El equipo de campaña del Donald Trump denunció recientemente un presunto ciberataque dirigido a sus comunicaciones internas. Señalando al régimen iraní como el principal sospechoso.
La denuncia se produjo en medio de la tensa precampaña electoral estadounidense. Donde las acusaciones de interferencia extranjera han reavivado los temores de manipulaciones como las que ocurrieron en las elecciones de 2016.
La sospecha sobre Irán se originó cuando, en julio, el portal Político comenzó a recibir correos electrónicos anónimos. Con documentos confidenciales pertenecientes a la campaña de Trump. Entre estos documentos se encontraba un dossier sobre el candidato a la vicepresidencia elegido por Trump, el senador JD Vance.

La supuesta implicación de Irán
Según el portavoz de la campaña, Steven Cheung, estos archivos fueron obtenidos de manera ilegal por "fuentes extranjeras hostiles a Estados Unidos". Con el claro objetivo de influir en las elecciones presidenciales de 2024.

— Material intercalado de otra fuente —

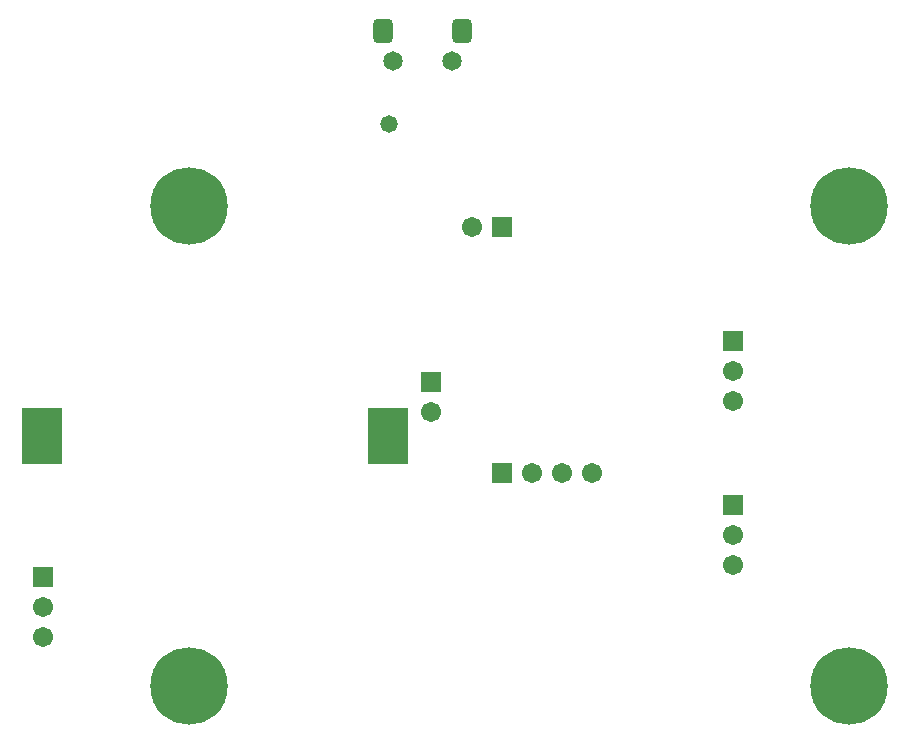
<source format=gbs>
G04*
G04 #@! TF.GenerationSoftware,Altium Limited,Altium Designer,21.9.2 (33)*
G04*
G04 Layer_Color=16711935*
%FSLAX25Y25*%
%MOIN*%
G70*
G04*
G04 #@! TF.SameCoordinates,2F6B3805-4CB7-4B71-A1E2-F447F127BF3B*
G04*
G04*
G04 #@! TF.FilePolarity,Negative*
G04*
G01*
G75*
%ADD48R,0.06706X0.06706*%
%ADD74C,0.06706*%
%ADD75C,0.06509*%
G04:AMPARAMS|DCode=76|XSize=67.06mil|YSize=82.8mil|CornerRadius=18.76mil|HoleSize=0mil|Usage=FLASHONLY|Rotation=180.000|XOffset=0mil|YOffset=0mil|HoleType=Round|Shape=RoundedRectangle|*
%AMROUNDEDRECTD76*
21,1,0.06706,0.04528,0,0,180.0*
21,1,0.02953,0.08280,0,0,180.0*
1,1,0.03753,-0.01476,0.02264*
1,1,0.03753,0.01476,0.02264*
1,1,0.03753,0.01476,-0.02264*
1,1,0.03753,-0.01476,-0.02264*
%
%ADD76ROUNDEDRECTD76*%
%ADD77R,0.06706X0.06706*%
%ADD78C,0.25800*%
%ADD79C,0.05800*%
%ADD103R,0.13398X0.18800*%
D48*
X3000Y-181500D02*
D03*
X233000Y-103000D02*
D03*
X132500Y-116500D02*
D03*
X233000Y-157500D02*
D03*
D74*
X3000Y-201500D02*
D03*
Y-191500D02*
D03*
X233000Y-113000D02*
D03*
Y-123000D02*
D03*
X132500Y-126500D02*
D03*
X166000Y-147000D02*
D03*
X176000D02*
D03*
X186000D02*
D03*
X146000Y-65000D02*
D03*
X233000Y-177500D02*
D03*
Y-167500D02*
D03*
D75*
X139516Y-9736D02*
D03*
X119831Y-9736D02*
D03*
D76*
X116287Y500D02*
D03*
X142665D02*
D03*
D77*
X156000Y-147000D02*
D03*
Y-65000D02*
D03*
D78*
X51858Y-217795D02*
D03*
Y-57795D02*
D03*
X271858Y-217795D02*
D03*
Y-57795D02*
D03*
D79*
X118500Y-30500D02*
D03*
D103*
X2646Y-134500D02*
D03*
X118000D02*
D03*
M02*

</source>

Cheung subrayó la gravedad de la situación al afirmar que "el ataque cibernético tiene la intención de sembrar el caos en nuestro proceso democrático".
La preocupación por la interferencia electoral ha sido un tema recurrente en la política estadounidense. Especialmente después de que en 2016, durante la campaña presidencial de Hillary Clinton, el Partido Demócrata también fuera víctima de un hackeo masivo. Con información filtrada a través de WikiLeaks, lo que afectó significativamente la contienda.
La denuncia de Trump coincide con un informe reciente de Microsoft, que alertó sobre los intentos crecientes de Irán de influir en las elecciones presidenciales de Estados Unidos.
Según este informe, grupos relacionados con el gobierno iraní habrían estado utilizando sitios. Que se presume que son de noticias falsas. Esto para influir en la opinión de los votantes, además de realizar ciberataques para obtener inteligencia sobre las campañas políticas.